= WHAT YOU NEED TO DO =
Repeat word for word the stretch of the MCP passage below from "Because MCP servers" through "any connected agent.".

═════ GIVEN PASSAGE

MCP

MCP (Model Context Protocol) is an open protocol that standardizes how agents and LLM applications discover, connect to, and interact with external tool and data providers (called MCP servers).

Details

An MCP server exposes a set of tools (with schemas), resources (data the client can read), and prompts (reusable prompt templates) over a standardized transport (typically JSON-RPC over stdio or Streamable HTTP). From the model's perspective, MCP-served tools are function tools: the server declares each tool's name, description, and parameter schema, and the MCP client includes these schemas at inference time just like any other function tool. The agent runtime or host application acts as the MCP client, connecting to one or more servers and making their capabilities available to the model. This decouples function-tool implementation from the agent: any MCP-compatible server can be plugged into any MCP-compatible client without custom integration code.

Because MCP servers execute with the agent's permissions and their outputs feed directly into the model's context, they are a supply chain attack surface. A malicious or compromised MCP server can exfiltrate data, return poisoned results, or execute unauthorized actions.

Examples

  • A file-system MCP server that lets a coding agent read and write project files through a standardized interface.
  • A database MCP server that exposes query tools and schema resources to any connected agent.
  • A browser-automation MCP server that provides navigation and interaction tools for web-based tasks.

══════════
═════ EXERCISE DATA

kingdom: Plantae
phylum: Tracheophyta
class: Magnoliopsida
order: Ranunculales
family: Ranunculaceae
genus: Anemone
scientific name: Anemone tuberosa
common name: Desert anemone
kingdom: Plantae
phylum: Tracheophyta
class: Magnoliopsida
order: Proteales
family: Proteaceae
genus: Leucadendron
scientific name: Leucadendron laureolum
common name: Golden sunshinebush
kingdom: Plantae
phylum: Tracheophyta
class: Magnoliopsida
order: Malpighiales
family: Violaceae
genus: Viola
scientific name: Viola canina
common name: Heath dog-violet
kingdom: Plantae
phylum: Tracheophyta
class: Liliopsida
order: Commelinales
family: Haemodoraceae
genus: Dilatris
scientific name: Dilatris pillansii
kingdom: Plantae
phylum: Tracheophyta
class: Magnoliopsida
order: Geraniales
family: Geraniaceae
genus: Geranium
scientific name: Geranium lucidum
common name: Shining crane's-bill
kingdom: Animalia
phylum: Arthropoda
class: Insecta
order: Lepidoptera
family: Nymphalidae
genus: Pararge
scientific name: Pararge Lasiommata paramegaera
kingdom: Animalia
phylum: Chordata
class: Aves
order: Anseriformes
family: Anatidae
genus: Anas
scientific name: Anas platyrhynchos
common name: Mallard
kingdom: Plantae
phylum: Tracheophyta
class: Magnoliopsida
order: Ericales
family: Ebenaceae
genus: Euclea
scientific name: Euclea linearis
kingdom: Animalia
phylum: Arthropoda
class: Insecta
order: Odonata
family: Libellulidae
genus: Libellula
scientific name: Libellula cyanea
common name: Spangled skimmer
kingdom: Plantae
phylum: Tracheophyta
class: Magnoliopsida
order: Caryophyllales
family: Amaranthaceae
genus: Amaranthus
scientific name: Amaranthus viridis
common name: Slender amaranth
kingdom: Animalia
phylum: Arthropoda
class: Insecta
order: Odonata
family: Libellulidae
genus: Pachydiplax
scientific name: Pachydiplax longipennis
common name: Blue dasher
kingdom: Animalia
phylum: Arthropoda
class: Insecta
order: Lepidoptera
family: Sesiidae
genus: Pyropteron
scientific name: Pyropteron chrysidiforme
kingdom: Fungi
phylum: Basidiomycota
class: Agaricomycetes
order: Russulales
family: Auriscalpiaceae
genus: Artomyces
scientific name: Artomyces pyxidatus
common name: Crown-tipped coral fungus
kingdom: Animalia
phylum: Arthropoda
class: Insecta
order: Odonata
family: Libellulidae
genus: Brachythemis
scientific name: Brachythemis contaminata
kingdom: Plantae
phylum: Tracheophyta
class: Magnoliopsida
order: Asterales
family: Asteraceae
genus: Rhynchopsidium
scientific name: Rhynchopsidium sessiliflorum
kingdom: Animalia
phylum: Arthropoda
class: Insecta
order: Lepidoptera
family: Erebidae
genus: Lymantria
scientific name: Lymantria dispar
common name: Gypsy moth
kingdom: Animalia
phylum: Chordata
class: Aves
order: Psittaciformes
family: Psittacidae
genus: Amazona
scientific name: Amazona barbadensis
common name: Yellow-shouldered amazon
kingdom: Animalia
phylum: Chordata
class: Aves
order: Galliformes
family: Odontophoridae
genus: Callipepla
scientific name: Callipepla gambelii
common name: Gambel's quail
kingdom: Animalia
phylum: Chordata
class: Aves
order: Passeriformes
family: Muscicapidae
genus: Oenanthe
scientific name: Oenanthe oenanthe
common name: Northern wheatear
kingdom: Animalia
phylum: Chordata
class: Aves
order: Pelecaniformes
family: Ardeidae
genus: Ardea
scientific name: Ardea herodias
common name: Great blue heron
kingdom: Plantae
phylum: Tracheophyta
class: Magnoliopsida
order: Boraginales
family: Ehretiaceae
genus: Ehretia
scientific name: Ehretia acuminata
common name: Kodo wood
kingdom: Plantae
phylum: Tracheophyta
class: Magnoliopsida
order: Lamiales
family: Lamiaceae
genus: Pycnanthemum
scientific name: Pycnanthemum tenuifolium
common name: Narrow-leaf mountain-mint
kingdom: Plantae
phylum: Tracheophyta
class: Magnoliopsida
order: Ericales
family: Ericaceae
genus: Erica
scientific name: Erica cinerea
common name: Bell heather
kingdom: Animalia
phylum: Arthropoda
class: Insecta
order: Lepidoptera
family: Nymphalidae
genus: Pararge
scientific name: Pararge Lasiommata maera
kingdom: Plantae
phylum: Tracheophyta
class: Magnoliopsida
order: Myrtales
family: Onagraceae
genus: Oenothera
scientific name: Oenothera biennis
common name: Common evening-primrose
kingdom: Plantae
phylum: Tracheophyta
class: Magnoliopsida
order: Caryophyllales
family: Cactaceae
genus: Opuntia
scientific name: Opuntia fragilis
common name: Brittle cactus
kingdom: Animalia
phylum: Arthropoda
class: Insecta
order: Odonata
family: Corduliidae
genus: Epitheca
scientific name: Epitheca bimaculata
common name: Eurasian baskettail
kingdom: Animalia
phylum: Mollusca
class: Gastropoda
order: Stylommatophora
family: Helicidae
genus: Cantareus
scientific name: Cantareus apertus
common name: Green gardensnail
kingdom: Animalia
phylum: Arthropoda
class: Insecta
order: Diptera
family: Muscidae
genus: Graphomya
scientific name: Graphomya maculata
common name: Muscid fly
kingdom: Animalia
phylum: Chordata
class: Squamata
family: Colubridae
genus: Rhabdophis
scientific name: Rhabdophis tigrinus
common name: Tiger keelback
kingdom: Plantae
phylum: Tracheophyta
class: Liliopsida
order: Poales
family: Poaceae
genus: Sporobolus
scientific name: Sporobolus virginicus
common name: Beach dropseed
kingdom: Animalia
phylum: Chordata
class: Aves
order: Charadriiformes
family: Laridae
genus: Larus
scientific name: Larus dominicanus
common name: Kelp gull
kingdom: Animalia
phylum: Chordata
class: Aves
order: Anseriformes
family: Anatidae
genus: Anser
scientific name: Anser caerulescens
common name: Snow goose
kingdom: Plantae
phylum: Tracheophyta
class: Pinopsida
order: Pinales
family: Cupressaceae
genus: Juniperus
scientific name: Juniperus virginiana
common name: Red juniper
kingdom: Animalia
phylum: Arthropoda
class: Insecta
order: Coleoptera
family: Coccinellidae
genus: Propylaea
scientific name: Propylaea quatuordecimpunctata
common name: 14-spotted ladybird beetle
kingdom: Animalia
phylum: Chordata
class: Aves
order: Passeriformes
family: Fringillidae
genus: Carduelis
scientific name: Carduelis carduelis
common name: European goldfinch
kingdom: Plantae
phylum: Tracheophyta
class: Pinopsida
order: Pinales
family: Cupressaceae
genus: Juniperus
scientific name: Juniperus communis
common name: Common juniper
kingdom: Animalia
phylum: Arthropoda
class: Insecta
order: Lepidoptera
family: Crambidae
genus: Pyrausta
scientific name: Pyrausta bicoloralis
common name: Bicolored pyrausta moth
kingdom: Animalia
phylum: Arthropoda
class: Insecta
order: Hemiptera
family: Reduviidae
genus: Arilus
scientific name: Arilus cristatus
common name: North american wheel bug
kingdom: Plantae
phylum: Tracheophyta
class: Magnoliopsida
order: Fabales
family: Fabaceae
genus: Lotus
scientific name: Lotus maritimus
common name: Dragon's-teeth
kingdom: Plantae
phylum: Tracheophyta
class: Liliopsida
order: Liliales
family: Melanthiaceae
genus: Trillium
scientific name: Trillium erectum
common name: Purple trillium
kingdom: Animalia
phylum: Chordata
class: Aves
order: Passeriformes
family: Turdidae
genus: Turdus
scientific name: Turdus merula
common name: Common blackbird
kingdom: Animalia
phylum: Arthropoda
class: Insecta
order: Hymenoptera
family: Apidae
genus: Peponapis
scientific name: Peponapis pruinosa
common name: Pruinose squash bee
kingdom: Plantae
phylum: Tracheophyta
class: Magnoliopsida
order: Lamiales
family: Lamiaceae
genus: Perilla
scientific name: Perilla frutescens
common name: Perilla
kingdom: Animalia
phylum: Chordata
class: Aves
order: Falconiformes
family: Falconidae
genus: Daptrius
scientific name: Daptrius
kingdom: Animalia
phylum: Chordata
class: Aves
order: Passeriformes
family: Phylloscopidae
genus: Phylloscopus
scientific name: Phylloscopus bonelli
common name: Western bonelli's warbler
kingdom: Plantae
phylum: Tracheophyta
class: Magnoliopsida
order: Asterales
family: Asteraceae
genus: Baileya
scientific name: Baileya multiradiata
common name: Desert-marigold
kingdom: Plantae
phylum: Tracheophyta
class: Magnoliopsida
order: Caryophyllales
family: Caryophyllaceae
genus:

══════════

= RESPONSE TO THIS EXERCISE =
Because MCP servers execute with the agent's permissions and their outputs feed directly into the model's context, they are a supply chain attack surface. A malicious or compromised MCP server can exfiltrate data, return poisoned results, or execute unauthorized actions.

Examples

  • A file-system MCP server that lets a coding agent read and write project files through a standardized interface.
  • A database MCP server that exposes query tools and schema resources to any connected agent.